┌─ RECORDS FOR THIS TASK
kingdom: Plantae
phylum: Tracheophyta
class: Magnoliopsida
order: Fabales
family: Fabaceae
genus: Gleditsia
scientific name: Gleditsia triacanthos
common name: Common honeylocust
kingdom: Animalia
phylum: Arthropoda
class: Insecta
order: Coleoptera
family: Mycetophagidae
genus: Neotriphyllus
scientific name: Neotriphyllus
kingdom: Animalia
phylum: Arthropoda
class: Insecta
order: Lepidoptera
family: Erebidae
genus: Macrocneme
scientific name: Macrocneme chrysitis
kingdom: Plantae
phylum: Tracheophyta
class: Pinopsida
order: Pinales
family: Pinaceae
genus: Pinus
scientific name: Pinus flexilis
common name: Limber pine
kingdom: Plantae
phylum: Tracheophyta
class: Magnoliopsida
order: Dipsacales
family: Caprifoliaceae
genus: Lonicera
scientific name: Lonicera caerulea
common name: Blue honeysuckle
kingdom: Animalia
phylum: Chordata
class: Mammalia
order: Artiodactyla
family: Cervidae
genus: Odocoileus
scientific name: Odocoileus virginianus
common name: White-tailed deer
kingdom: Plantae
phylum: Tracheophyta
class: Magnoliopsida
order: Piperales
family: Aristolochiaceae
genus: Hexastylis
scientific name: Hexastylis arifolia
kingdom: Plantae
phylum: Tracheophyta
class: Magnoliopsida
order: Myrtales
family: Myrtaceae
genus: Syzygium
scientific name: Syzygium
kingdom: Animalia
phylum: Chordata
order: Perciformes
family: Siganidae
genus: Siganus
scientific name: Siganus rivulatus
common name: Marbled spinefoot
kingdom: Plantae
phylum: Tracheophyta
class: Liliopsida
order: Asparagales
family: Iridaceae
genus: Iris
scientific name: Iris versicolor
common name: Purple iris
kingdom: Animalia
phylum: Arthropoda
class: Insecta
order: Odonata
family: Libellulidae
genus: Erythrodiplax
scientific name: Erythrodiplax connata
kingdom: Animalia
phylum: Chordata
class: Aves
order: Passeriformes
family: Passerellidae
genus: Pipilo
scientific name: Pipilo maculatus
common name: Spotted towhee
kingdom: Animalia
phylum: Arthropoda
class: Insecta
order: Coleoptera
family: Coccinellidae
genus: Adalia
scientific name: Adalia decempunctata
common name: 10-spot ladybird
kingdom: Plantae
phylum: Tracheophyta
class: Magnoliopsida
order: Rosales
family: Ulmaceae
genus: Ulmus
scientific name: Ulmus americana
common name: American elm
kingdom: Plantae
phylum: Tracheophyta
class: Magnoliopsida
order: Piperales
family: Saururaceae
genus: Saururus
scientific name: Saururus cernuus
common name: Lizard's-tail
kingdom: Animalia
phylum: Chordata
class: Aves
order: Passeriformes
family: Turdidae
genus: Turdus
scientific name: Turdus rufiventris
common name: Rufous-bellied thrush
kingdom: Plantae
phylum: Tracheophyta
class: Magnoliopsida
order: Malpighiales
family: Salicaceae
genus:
└─
● **AIM**
Convert every line of all the items above into a JSON list of strings, one string per line, with blank lines left out.

● **SOLUTION BELOW**
[
  "kingdom: Plantae",
  "phylum: Tracheophyta",
  "class: Magnoliopsida",
  "order: Fabales",
  "family: Fabaceae",
  "genus: Gleditsia",
  "scientific name: Gleditsia triacanthos",
  "common name: Common honeylocust",
  "kingdom: Animalia",
  "phylum: Arthropoda",
  "class: Insecta",
  "order: Coleoptera",
  "family: Mycetophagidae",
  "genus: Neotriphyllus",
  "scientific name: Neotriphyllus",
  "kingdom: Animalia",
  "phylum: Arthropoda",
  "class: Insecta",
  "order: Lepidoptera",
  "family: Erebidae",
  "genus: Macrocneme",
  "scientific name: Macrocneme chrysitis",
  "kingdom: Plantae",
  "phylum: Tracheophyta",
  "class: Pinopsida",
  "order: Pinales",
  "family: Pinaceae",
  "genus: Pinus",
  "scientific name: Pinus flexilis",
  "common name: Limber pine",
  "kingdom: Plantae",
  "phylum: Tracheophyta",
  "class: Magnoliopsida",
  "order: Dipsacales",
  "family: Caprifoliaceae",
  "genus: Lonicera",
  "scientific name: Lonicera caerulea",
  "common name: Blue honeysuckle",
  "kingdom: Animalia",
  "phylum: Chordata",
  "class: Mammalia",
  "order: Artiodactyla",
  "family: Cervidae",
  "genus: Odocoileus",
  "scientific name: Odocoileus virginianus",
  "common name: White-tailed deer",
  "kingdom: Plantae",
  "phylum: Tracheophyta",
  "class: Magnoliopsida",
  "order: Piperales",
  "family: Aristolochiaceae",
  "genus: Hexastylis",
  "scientific name: Hexastylis arifolia",
  "kingdom: Plantae",
  "phylum: Tracheophyta",
  "class: Magnoliopsida",
  "order: Myrtales",
  "family: Myrtaceae",
  "genus: Syzygium",
  "scientific name: Syzygium",
  "kingdom: Animalia",
  "phylum: Chordata",
  "order: Perciformes",
  "family: Siganidae",
  "genus: Siganus",
  "scientific name: Siganus rivulatus",
  "common name: Marbled spinefoot",
  "kingdom: Plantae",
  "phylum: Tracheophyta",
  "class: Liliopsida",
  "order: Asparagales",
  "family: Iridaceae",
  "genus: Iris",
  "scientific name: Iris versicolor",
  "common name: Purple iris",
  "kingdom: Animalia",
  "phylum: Arthropoda",
  "class: Insecta",
  "order: Odonata",
  "family: Libellulidae",
  "genus: Erythrodiplax",
  "scientific name: Erythrodiplax connata",
  "kingdom: Animalia",
  "phylum: Chordata",
  "class: Aves",
  "order: Passeriformes",
  "family: Passerellidae",
  "genus: Pipilo",
  "scientific name: Pipilo maculatus",
  "common name: Spotted towhee",
  "kingdom: Animalia",
  "phylum: Arthropoda",
  "class: Insecta",
  "order: Coleoptera",
  "family: Coccinellidae",
  "genus: Adalia",
  "scientific name: Adalia decempunctata",
  "common name: 10-spot ladybird",
  "kingdom: Plantae",
  "phylum: Tracheophyta",
  "class: Magnoliopsida",
  "order: Rosales",
  "family: Ulmaceae",
  "genus: Ulmus",
  "scientific name: Ulmus americana",
  "common name: American elm",
  "kingdom: Plantae",
  "phylum: Tracheophyta",
  "class: Magnoliopsida",
  "order: Piperales",
  "family: Saururaceae",
  "genus: Saururus",
  "scientific name: Saururus cernuus",
  "common name: Lizard's-tail",
  "kingdom: Animalia",
  "phylum: Chordata",
  "class: Aves",
  "order: Passeriformes",
  "family: Turdidae",
  "genus: Turdus",
  "scientific name: Turdus rufiventris",
  "common name: Rufous-bellied thrush",
  "kingdom: Plantae",
  "phylum: Tracheophyta",
  "class: Magnoliopsida",
  "order: Malpighiales",
  "family: Salicaceae",
  "genus:"
]